# Titanic Dataset - Social Inequality Analysis

## 1. Introduction
This notebook explores **social inequality** in the Titanic dataset by examining how passenger class, gender, and other factors influenced survival rates. We applied two machine learning models, a **Shallow Artificial Neural Network (ANN)** and **Multiclass Logistic Regression**, to predict survival based on key features.

## 2. Data Preparation and Feature Engineering
Before building machine learning models, we performed several data preparation steps:
- **Handling duplicates**: We identified and removed **95 duplicates** from the dataset.
- **Feature engineering `Pclass`**: We combined the one-hot encoded columns into a single categorical feature, preserving the ordinal nature of passenger class.

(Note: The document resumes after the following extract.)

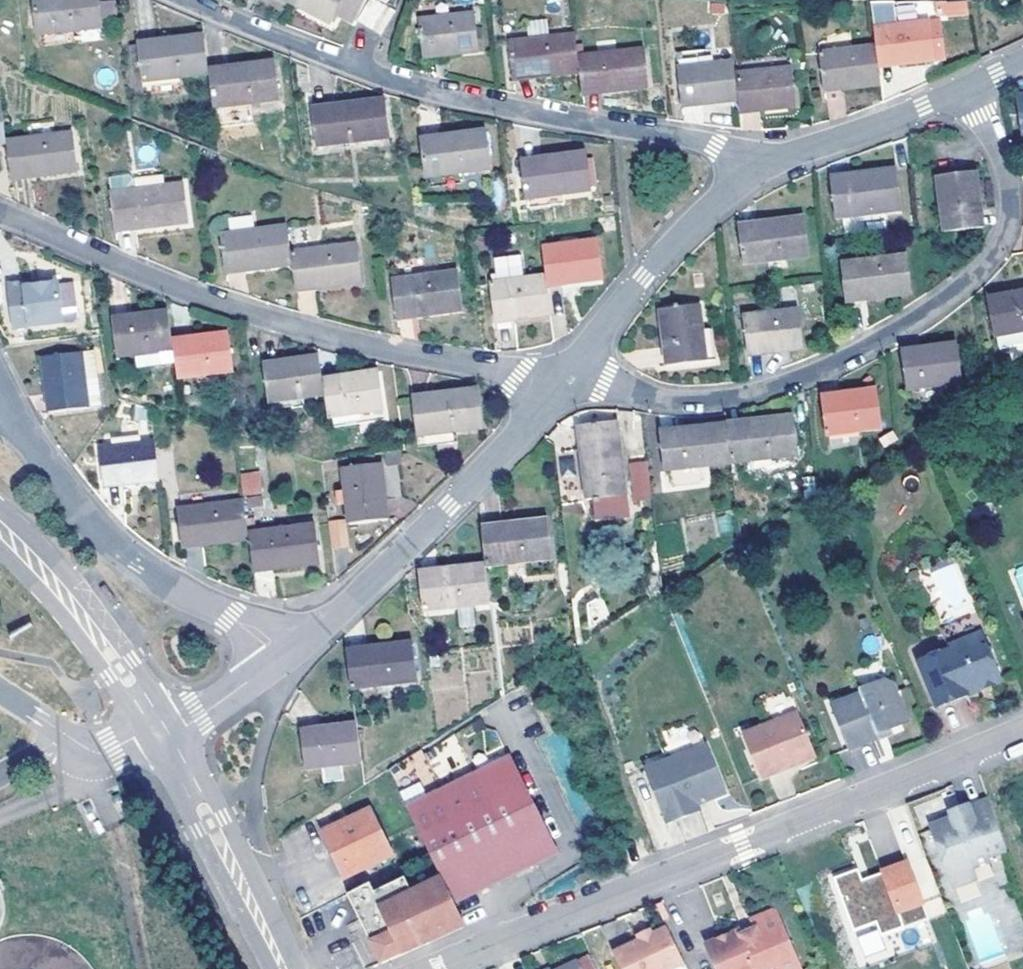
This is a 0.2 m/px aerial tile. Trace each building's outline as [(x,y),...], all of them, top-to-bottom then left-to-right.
[(32,31),(40,31),(41,41),(69,38),(68,27),(97,23),(97,18),(97,17),(95,0),(30,0),(32,31)] [(114,17),(112,0),(95,0),(97,17),(97,18),(114,17)] [(293,10),(298,0),(273,0),(293,10)] [(293,10),(326,29),(334,16),(351,26),(365,0),(298,0),(293,10)] [(869,22),(894,19),(892,0),(866,0),(869,22)] [(942,14),(961,10),(959,0),(941,0),(940,0),(942,14)] [(368,3),(354,27),(364,33),(378,9),(368,3)] [(477,6),(469,8),(474,47),(482,45),(477,6)] [(416,13),(419,47),(438,44),(438,50),(474,47),(469,8),(416,13)] [(377,39),(390,14),(378,9),(364,33),(377,39)] [(522,16),(524,34),(543,32),(541,14),(522,16)] [(935,14),(925,15),(929,55),(939,53),(935,14)] [(894,19),(869,22),(871,41),(874,55),(890,52),(890,59),(929,55),(925,15),(894,19)] [(574,50),(571,28),(543,32),(524,34),(505,35),(510,67),(527,65),(528,71),(575,66),(574,50)] [(203,63),(200,29),(151,35),(152,42),(134,45),(138,77),(204,70),(203,63)] [(133,38),(134,45),(152,42),(151,35),(133,38)] [(131,79),(138,77),(134,45),(133,38),(126,38),(131,79)] [(874,55),(871,41),(816,46),(820,78),(838,76),(838,83),(876,78),(875,61),(874,55)] [(640,43),(574,50),(575,66),(577,83),(595,81),(596,87),(646,81),(640,43)] [(890,52),(874,55),(875,61),(890,59),(890,52)] [(222,68),(204,70),(208,105),(237,101),(237,108),(249,106),(248,100),(275,97),(271,55),(220,62),(222,68)] [(731,68),(730,56),(674,63),(679,95),(696,93),(697,99),(735,95),(731,68)] [(220,62),(203,63),(204,70),(222,68),(220,62)] [(788,62),(731,68),(735,95),(736,100),(752,98),(753,104),(792,100),(788,62)] [(510,67),(510,74),(528,71),(527,65),(510,67)] [(838,76),(820,78),(820,85),(838,83),(838,76)] [(1013,100),(1022,98),(1022,91),(1012,92),(1013,100)] [(378,94),(328,101),(329,109),(310,111),(314,141),(385,132),(378,94)] [(752,98),(736,100),(736,107),(753,104),(752,98)] [(1013,100),(1017,129),(1022,128),(1022,98),(1013,100)] [(309,104),(310,111),(329,109),(328,101),(309,104)] [(2,138),(6,167),(22,164),(23,170),(71,165),(67,126),(1,134),(2,138)] [(417,140),(421,172),(487,164),(482,126),(434,131),(435,138),(417,140)] [(416,133),(417,140),(435,138),(434,131),(416,133)] [(583,146),(533,152),(534,160),(518,162),(522,194),(525,194),(560,190),(588,186),(583,146)] [(517,154),(518,162),(534,160),(533,152),(517,154)] [(6,167),(7,173),(23,170),(22,164),(6,167)] [(891,166),(844,171),(845,179),(826,180),(830,212),(894,205),(891,166)] [(938,227),(971,222),(968,203),(975,202),(971,166),(932,171),(938,227)] [(105,174),(107,186),(130,182),(129,171),(105,174)] [(825,173),(826,180),(845,179),(844,171),(825,173)] [(178,178),(130,182),(107,186),(110,219),(127,216),(128,223),(183,216),(178,178)] [(560,190),(525,194),(526,202),(561,198),(560,190)] [(968,203),(971,222),(978,222),(975,202),(968,203)] [(799,214),(753,220),(754,227),(735,229),(739,261),(804,253),(799,214)] [(110,219),(111,225),(128,223),(127,216),(110,219)] [(736,221),(735,229),(754,227),(753,220),(736,221)] [(221,260),(238,259),(239,265),(288,259),(287,247),(283,221),(217,229),(219,243),(221,260)] [(542,270),(543,276),(563,273),(563,278),(599,274),(594,234),(538,242),(542,270)] [(288,259),(292,279),(310,277),(311,283),(357,277),(351,240),(287,247),(288,259)] [(544,280),(543,276),(542,270),(522,273),(520,248),(492,253),(494,268),(488,269),(489,277),(487,278),(491,308),(509,306),(509,314),(547,310),(546,296),(544,281),(544,280)] [(837,259),(841,291),(858,288),(858,295),(906,288),(901,252),(837,259)] [(238,259),(221,260),(222,268),(239,265),(238,259)] [(388,276),(392,306),(410,305),(411,312),(458,305),(453,267),(388,276)] [(292,279),(293,286),(311,283),(310,277),(292,279)] [(21,278),(4,280),(9,324),(60,319),(55,279),(21,283),(21,278)] [(992,331),(993,340),(1022,334),(1022,331),(1022,325),(1022,324),(1022,286),(1002,290),(1004,297),(984,299),(989,331),(992,331)] [(858,288),(841,291),(841,297),(858,295),(858,288)] [(983,293),(984,299),(1004,297),(1002,290),(983,293)] [(657,306),(662,345),(668,344),(670,362),(709,357),(707,338),(698,338),(694,302),(657,306)] [(394,314),(411,312),(410,305),(392,306),(394,314)] [(509,306),(491,308),(492,316),(509,314),(509,306)] [(740,312),(743,345),(761,343),(761,348),(797,344),(793,306),(740,312)] [(127,319),(110,322),(114,351),(169,344),(169,343),(168,341),(168,335),(163,307),(125,311),(127,319)] [(108,314),(110,322),(127,319),(125,311),(108,314)] [(223,328),(183,333),(184,341),(169,343),(169,344),(173,374),(228,366),(223,328)] [(168,341),(169,343),(184,341),(183,333),(168,335),(168,341)] [(956,376),(951,338),(914,343),(915,352),(898,355),(902,384),(956,376)] [(914,343),(896,347),(898,355),(915,352),(914,343)] [(668,344),(662,345),(664,363),(670,362),(668,344)] [(76,346),(78,368),(92,367),(89,345),(76,346)] [(37,352),(42,390),(49,390),(51,406),(97,399),(92,367),(78,368),(76,346),(37,352)] [(266,397),(320,389),(318,382),(318,375),(314,352),(277,358),(278,365),(261,368),(266,397)] [(261,361),(261,368),(278,365),(277,358),(261,361)] [(373,367),(334,373),(333,381),(318,382),(320,389),(323,410),(323,412),(378,404),(373,367)] [(318,375),(318,382),(333,381),(334,373),(318,375)] [(816,400),(820,431),(875,423),(871,385),(833,389),(834,397),(816,400)] [(474,387),(438,390),(423,391),(425,398),(410,400),(414,431),(479,423),(474,387)] [(815,392),(816,400),(834,397),(833,389),(815,392)] [(49,390),(42,390),(44,406),(51,406),(49,390)] [(409,394),(410,400),(425,398),(423,391),(409,394)] [(323,412),(325,423),(379,415),(378,404),(323,412)] [(786,411),(742,416),(743,423),(723,426),(727,458),(791,449),(786,411)] [(722,418),(723,426),(743,423),(742,416),(722,418)] [(659,466),(727,458),(723,426),(722,418),(673,424),(674,432),(654,434),(659,466)] [(613,419),(581,423),(583,441),(575,442),(581,496),(622,491),(613,419)] [(574,425),(575,442),(583,441),(581,423),(574,425)] [(877,439),(875,423),(820,431),(821,447),(877,439)] [(654,427),(654,434),(674,432),(673,424),(654,427)] [(155,474),(150,435),(93,444),(98,474),(115,472),(116,479),(155,474)] [(642,458),(627,460),(630,485),(645,484),(642,458)] [(661,481),(729,472),(727,458),(659,466),(661,481)] [(338,465),(345,519),(376,515),(374,498),(382,497),(377,459),(338,465)] [(242,494),(262,491),(259,470),(238,473),(242,494)] [(115,472),(98,474),(98,481),(116,479),(115,472)] [(245,529),(240,497),(173,505),(177,535),(193,534),(194,540),(246,534),(245,529)] [(383,514),(382,497),(374,498),(376,515),(383,514)] [(496,528),(477,531),(480,560),(481,563),(546,554),(542,516),(496,521),(496,528)] [(328,521),(330,548),(348,547),(346,519),(328,521)] [(309,521),(245,529),(246,534),(248,560),(264,560),(264,566),(314,559),(309,521)] [(496,521),(476,523),(477,531),(496,528),(496,521)] [(193,534),(177,535),(178,543),(194,540),(193,534)] [(264,560),(248,560),(249,568),(264,566),(264,560)] [(481,563),(480,560),(433,566),(434,572),(416,576),(419,607),(485,600),(481,563)] [(937,622),(972,614),(960,562),(925,570),(937,622)] [(415,569),(416,576),(434,572),(433,566),(415,569)] [(361,653),(342,654),(346,685),(411,677),(406,638),(360,644),(361,653)] [(961,694),(973,688),(976,694),(998,684),(978,638),(943,652),(915,664),(934,711),(964,699),(961,694)] [(360,644),(341,646),(342,654),(361,653),(360,644)] [(828,712),(846,755),(875,743),(872,736),(883,731),(902,723),(887,689),(877,686),(850,699),(851,702),(828,712)] [(973,688),(961,694),(964,699),(976,694),(973,688)] [(793,713),(737,738),(757,783),(790,768),(787,763),(810,753),(793,713)] [(355,756),(350,718),(314,722),(315,731),(297,733),(300,765),(355,756)] [(296,724),(297,733),(315,731),(314,722),(296,724)] [(875,743),(886,738),(883,731),(872,736),(875,743)] [(588,844),(541,746),(403,811),(437,881),(451,908),(588,844)] [(694,809),(723,797),(703,752),(665,770),(663,766),(641,776),(664,830),(697,815),(694,809)] [(810,753),(787,763),(790,768),(813,759),(810,753)] [(951,826),(948,827),(947,824),(934,830),(935,832),(930,834),(952,892),(975,884),(970,873),(988,867),(986,861),(1004,854),(986,802),(970,808),(972,814),(967,816),(968,819),(963,821),(958,812),(951,815),(950,820),(951,826)] [(967,816),(972,814),(970,808),(958,812),(963,821),(968,819),(967,816)] [(376,866),(388,860),(367,814),(323,836),(344,882),(363,872),(365,874),(371,871),(377,868),(376,866)] [(880,942),(903,932),(897,918),(923,908),(906,867),(881,877),(882,879),(859,887),(853,875),(829,885),(850,937),(874,927),(880,942)] [(451,908),(437,881),(409,896),(401,881),(372,896),(368,888),(350,897),(345,900),(357,925),(378,968),(461,931),(451,908)] [(897,918),(903,932),(928,922),(923,908),(897,918)] [(774,909),(751,920),(753,926),(757,934),(746,940),(742,932),(708,948),(718,968),(803,968),(774,909)] [(753,926),(742,932),(746,940),(757,934),(753,926)] [(667,930),(653,937),(639,945),(614,958),(619,968),(681,968),(686,967),(667,930)] [(650,931),(636,939),(639,945),(653,937),(650,931)] [(245,968),(252,968),(238,940),(232,943),(245,968)]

### 2.1 Feature Engineering for `Pclass`
- Initially, `Pclass` was one-hot encoded into `Pclass_1`, `Pclass_2`, `Pclass_3`, which resulted in an accuracy of **58%** with the logistic regression model.
- After feature engineering `Pclass` by combining it into a single column, the accuracy significantly improved to **95.6%** with the logistic regression model.

## 3. Exploratory Data Analysis (EDA)

### 3.1 Survival Rate Distribution Across Classes and Genders
- A bar plot of survival rates across different passenger classes and genders shows a clear pattern:
    - **First-class passengers** had the highest survival rate, with females surviving at a much higher rate than males.
    - **Third-class passengers** had the lowest survival rate, particularly among males, indicating a strong influence of both class and gender on survival.

#### Observations:
- **Wealthier passengers** (first class) had better access to lifeboats, while passengers from lower classes (third class) had a much lower chance of survival.
- **Gender** also played a significant role, as females were given priority during the rescue, leading to significantly higher survival rates among women.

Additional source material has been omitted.